Mushrooms have a bitter taste, can be hard on the stomach and cause nausea. That's why many people prefer to drink it in tea. It doesn't require your stomach to break down the mushroom, a process that causes some of the psilocin to be lost in the process. By grinding the fungi and steeping them in hot water, it can create extracts that yield up to 400 active ingredients since it increases the mushroom’s surface area, enabling the body to absorb more.


The truth is, it all comes down to your own preference. Eat it or drink it, mushrooms or truffles in small doses can be used as an alternative approach to socialising. Many people use alcohol to live social experiences, which often leads to abuse of the substance, causing undesirable effects such as anxiety and troubled sleep. On the other hand, Happy Tea's philosophy really enhances the idea of feeling happy and conscious, rather than drunk and unconscious.


Experiencing mushroom tea

You might be wondering how you feel when you drink mushroom tea. It depends from person to person. However, personal experiences may help you have a clue. Drinking a low dose of mushrooms will make you feel chill and a bit giggly. In my experience, I felt my body a bit floaty, which is a great feeling for someone who's constantly anxious. On a different note, there was one time that I drank mushroom tea on an empty stomach. At that time, I really felt my body floating and was giggling a lot. It's a pity that I was not with friends then.

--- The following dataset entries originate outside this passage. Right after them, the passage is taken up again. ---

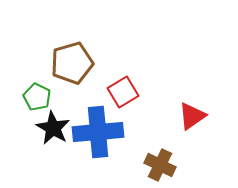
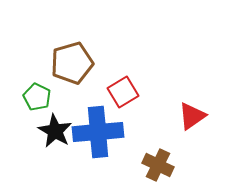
black star: moved 2 px right, 3 px down
brown cross: moved 2 px left
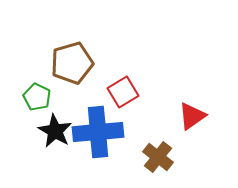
brown cross: moved 8 px up; rotated 12 degrees clockwise
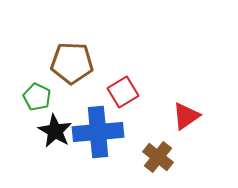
brown pentagon: rotated 18 degrees clockwise
red triangle: moved 6 px left
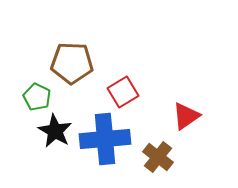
blue cross: moved 7 px right, 7 px down
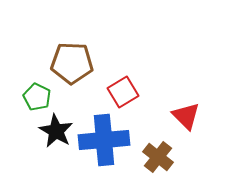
red triangle: rotated 40 degrees counterclockwise
black star: moved 1 px right
blue cross: moved 1 px left, 1 px down
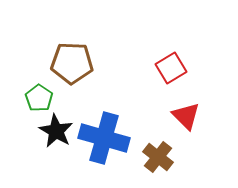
red square: moved 48 px right, 24 px up
green pentagon: moved 2 px right, 1 px down; rotated 8 degrees clockwise
blue cross: moved 2 px up; rotated 21 degrees clockwise
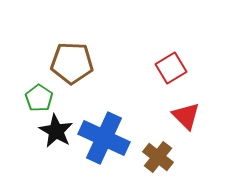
blue cross: rotated 9 degrees clockwise
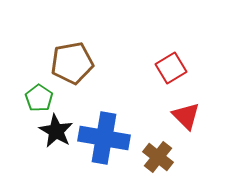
brown pentagon: rotated 12 degrees counterclockwise
blue cross: rotated 15 degrees counterclockwise
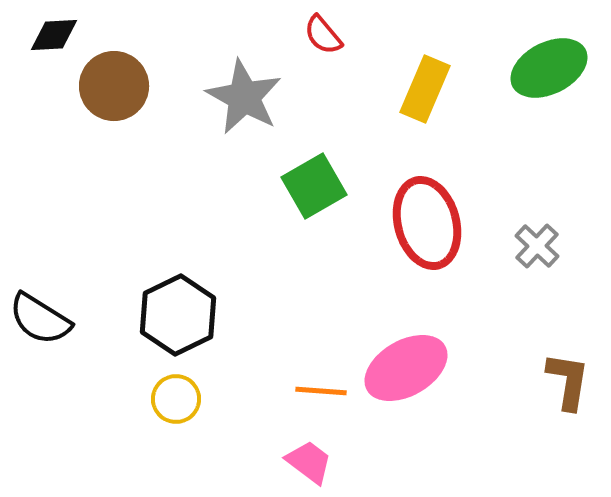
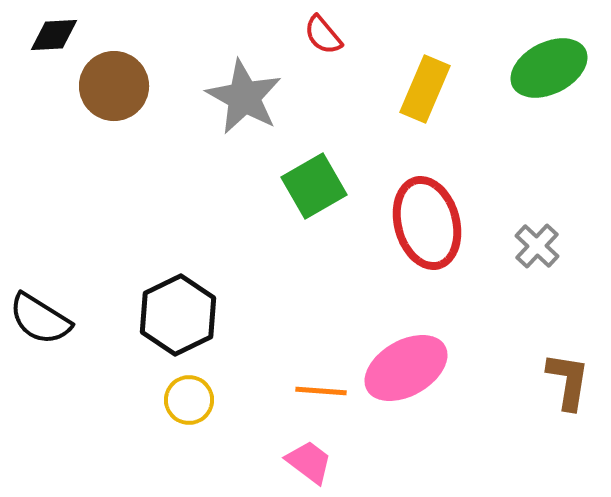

Because of the chill feeling, mushroom tea may also help you with social anxiety. When your body receives psilocybin, it processes it into psilocin, which then interacts with serotonin receptors in your brain. Oh, yes, serotonin! It can regulate mood, cognition, learning, memory and other functions of the brain. It's widely known in the scientific community as a chemical messenger that stabilizes mood and reduces feelings of anxiety and depression. First, it helps with that anxious sentiment because it brings you to the present and gives you a feeling of connection to the "here and now" (in high doses of mushroom, your perception of time changes). When communicating with the serotonin receptors, psilocin can reduce depression by boosting happy hormone levels in your system. In fact, research has shown that psilocin increases both the extracellular dopamine and 5-HT (serotonin) concentrations in areas of the brain. That's why you may feel happy when you take mushroom tea with your friends.